Selon un communiqué du ministère ukrainien des affaires étrangères, l'ouverture de l'ambassade est une décision qui s'inscrit dans le cadre de la "renaissance des relations ukraino-africaines".
L'héritage du colonialisme
Pour Mametlwe Sebei, il est évident que la Russie et l'Ukraine se disputent le soutien de l'Afrique à l'ONU.
"Mais elles visent plus encore", a déclaré à Anadolu Mametlwe Sebei, directeur de l'Union des travailleurs de l'industrie générale d'Afrique du Sud (General Industries Workers Union of South Africa).
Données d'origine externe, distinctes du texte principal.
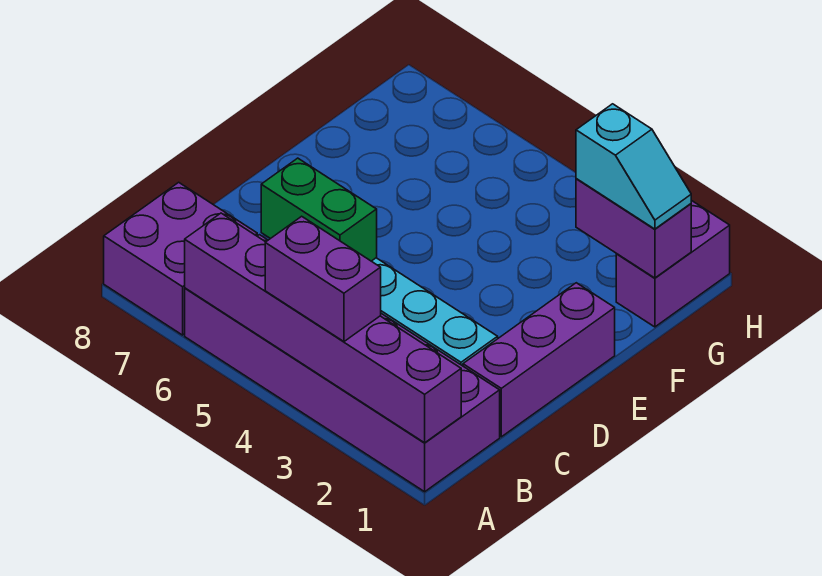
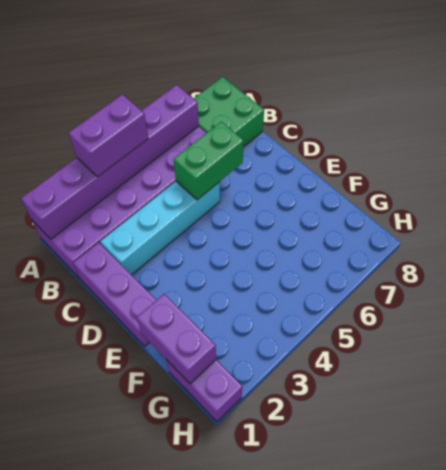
purple brick A7:B8 level 1 -> green brick A7:B8 level 1
purple brick G1:G2 level 2 -> purple brick F1:G1 level 2
cyan slope G1:G2 level 3 top 2 -> none

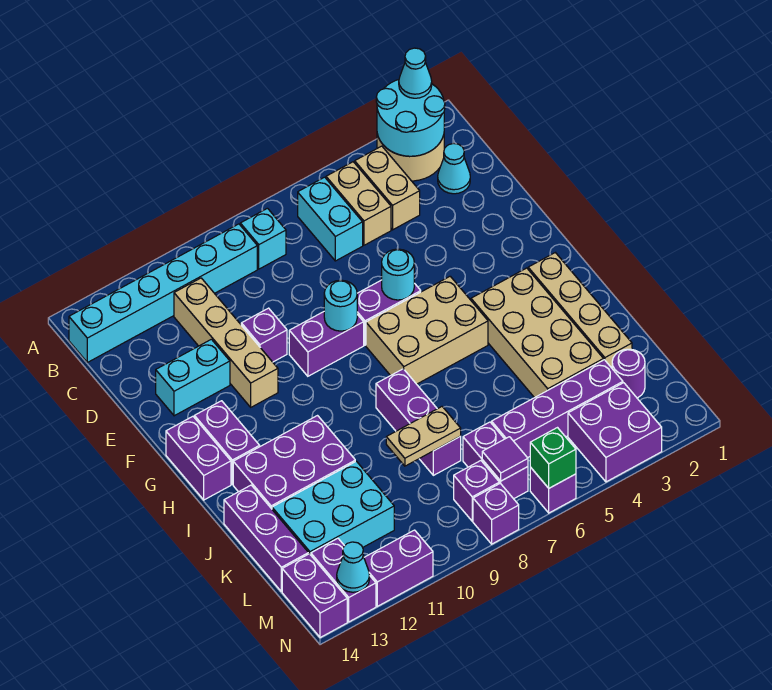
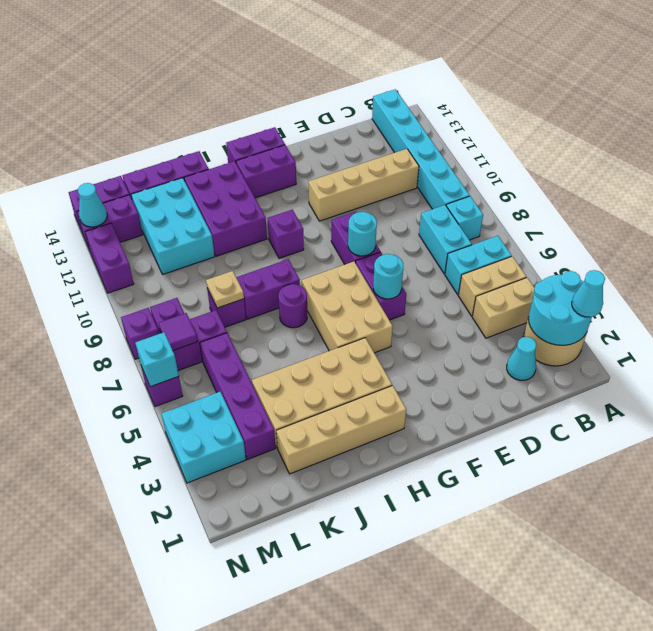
purple brick E10 level 1 -> purple brick H10 level 1
cyan brick E12:E13 level 1 -> cyan brick C7:C8 level 1
tan plate K8:K9 level 2 -> tan plate K8 level 2
purple round brick L2 level 1 -> purple round brick I7 level 1
purple brick M3:N4 level 1 -> cyan brick M3:N4 level 1
green brick N6 level 2 -> cyan brick N6 level 2

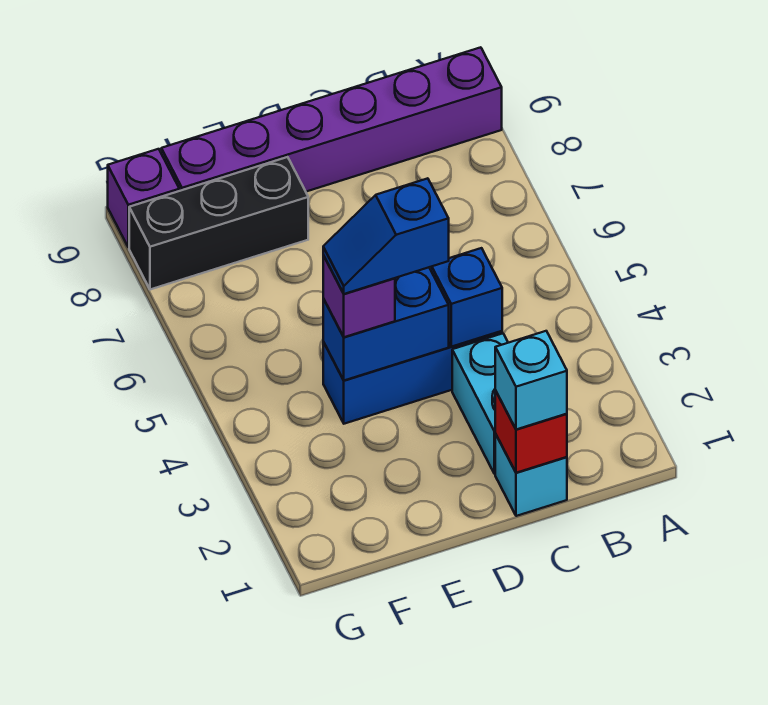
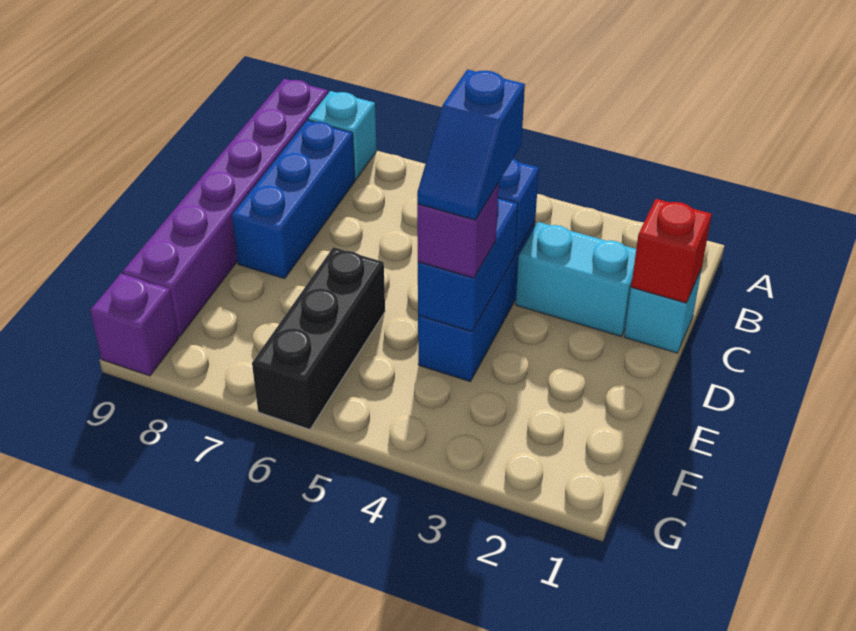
none -> blue brick B8:D8 level 1
cyan brick C1 level 3 -> cyan brick A8 level 1
black brick E8:G8 level 1 -> black brick E6:G6 level 1

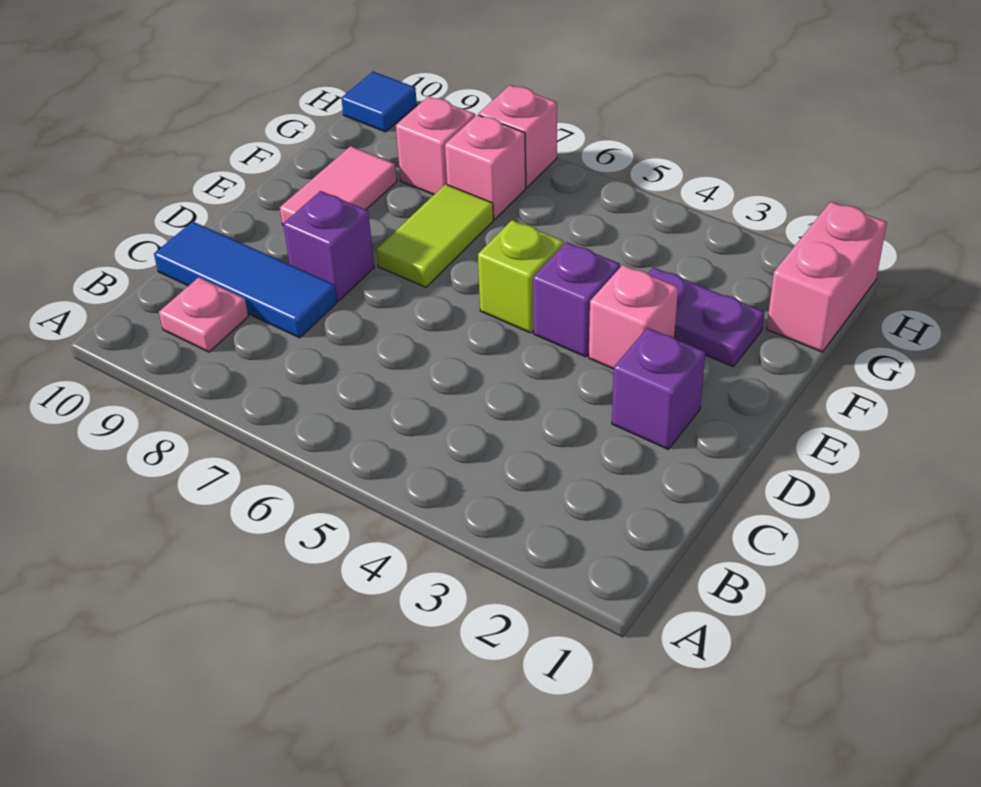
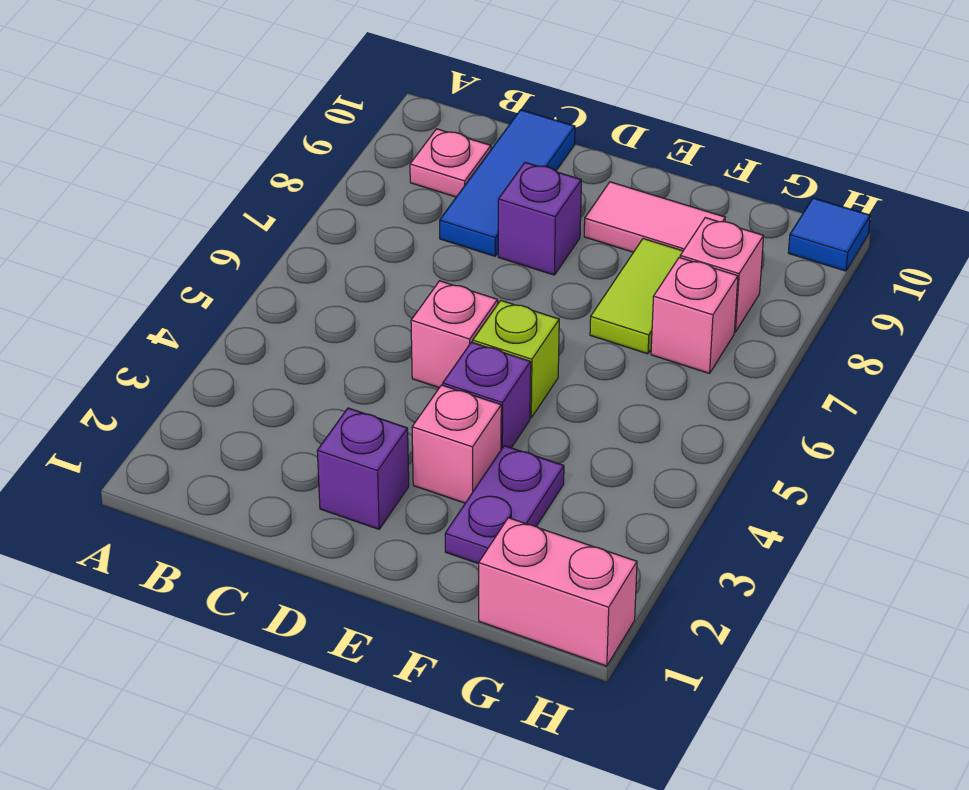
lime tile E7:F7 level 1 -> lime tile F7:F8 level 1
pink brick H7 level 1 -> pink brick D5 level 1

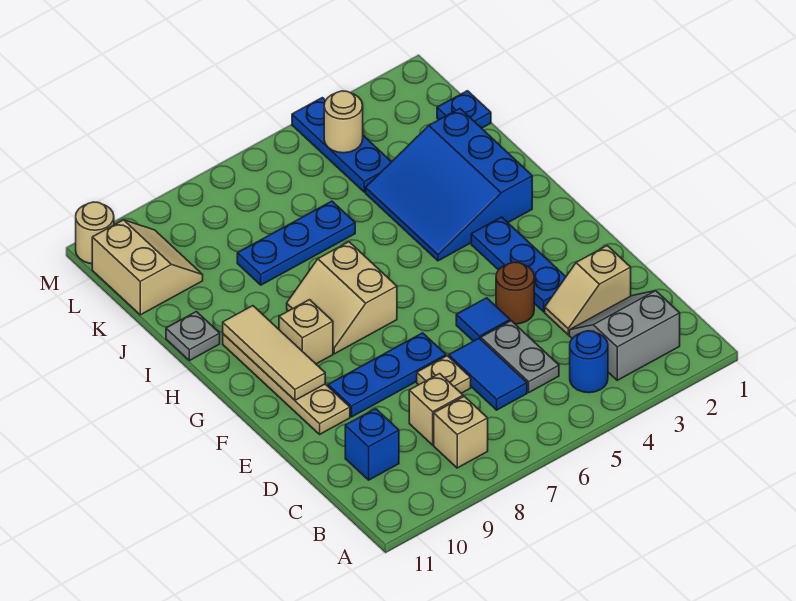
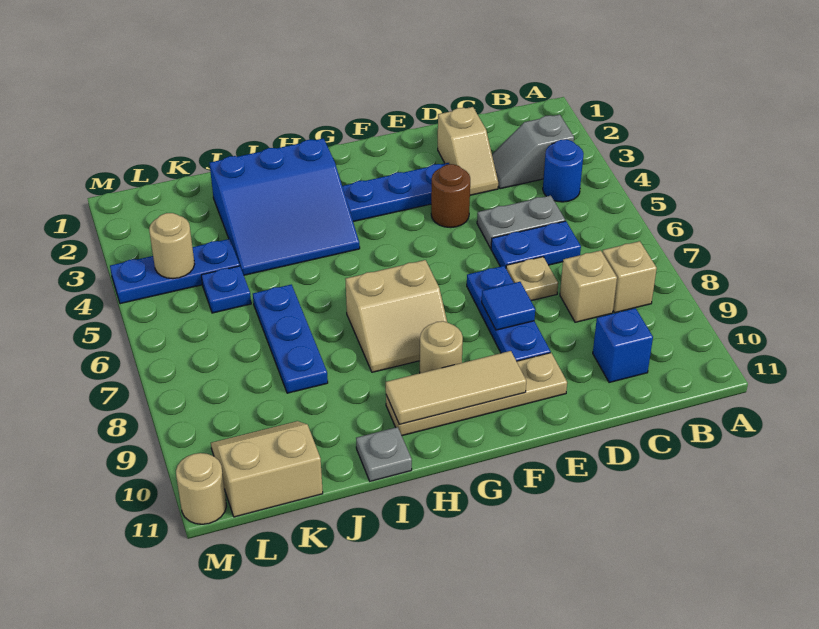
grey slope B2:C3 level 1 top B -> grey slope B3:C3 level 1 top B
blue tile C6:D6 level 1 -> blue plate C6:D6 level 1
blue tile E5 level 1 -> blue tile E8 level 2
tan brick G9 level 1 -> tan round brick G9 level 1
blue plate K1 level 1 -> blue plate K5 level 1

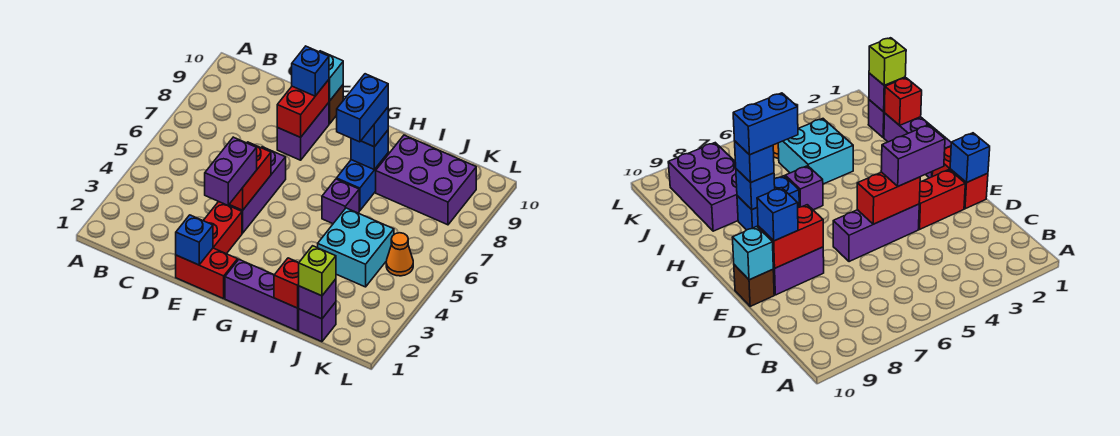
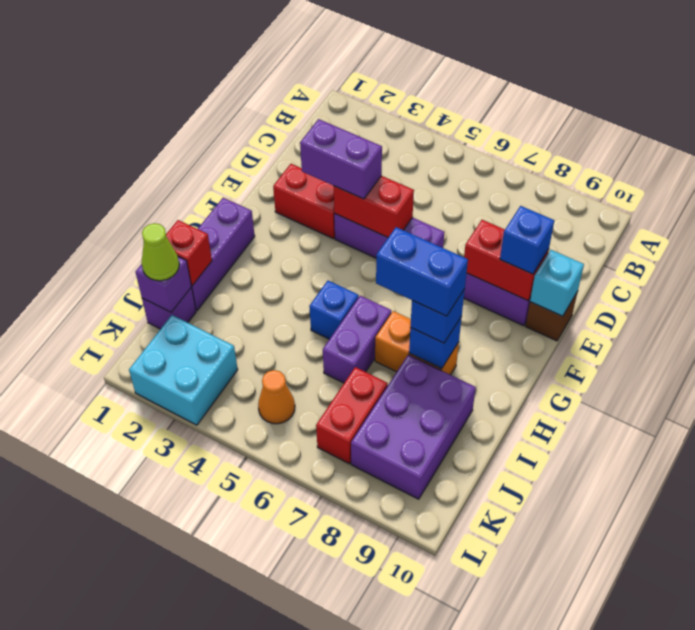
red brick E1:F1 level 1 -> red brick J7:K7 level 1
blue brick E1 level 2 -> blue brick H5 level 1
purple brick H6 level 1 -> purple brick H6:I6 level 1
blue brick H7:H8 level 1 -> orange brick H7:H8 level 1
cyan brick I4:J5 level 1 -> cyan brick K2:L3 level 1
lime brick J1 level 3 -> lime cone J1 level 3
"Ils considèrent l'Afrique non seulement comme un marché de consommation, mais aussi comme une source de matières premières pour les industries d'énergie verte à venir.
En ce qui concerne le soutien de la Russie sur le continent, il a déclaré que de nombreuses nations africaines ont une opinion favorable vis-à-vis de Moscou "en raison de son héritage anticolonial de l'époque de l'Union soviétique", en dépit du fait que "la Russie d'aujourd'hui est un État capitaliste".
Selon lui, les puissances occidentales se servent de l'Ukraine comme d'un épouvantail pour tenter d'affaiblir l'influence croissante de la Chine en Afrique.
C'est un point que M. Kuleba a semblé aborder directement lors de son discours en Éthiopie, lorsqu'il a souligné que "soutenir l'Ukraine, ce n'est pas être pro-occidental ou anti-occidental".
Il a également parlé de la "première stratégie africaine" de l'Ukraine, en particulier de la manière dont elle a "intensifié le dialogue politique avec de nombreux pays du continent" et envisage même "d'organiser le premier sommet Ukraine-Afrique".
Kotze, le professeur de Pretoria, a souligné que l'Ukraine a beaucoup de chemin à parcourir en Afrique.
"Cela prendra du temps à l'Ukraine", a-t-il déclaré.
"La Russie est impliquée dans les nations africaines depuis bien plus longtemps, elle a vendu des armes à certaines d'entre elles et a même aidé certains pays dans leur lutte contre le colonialisme".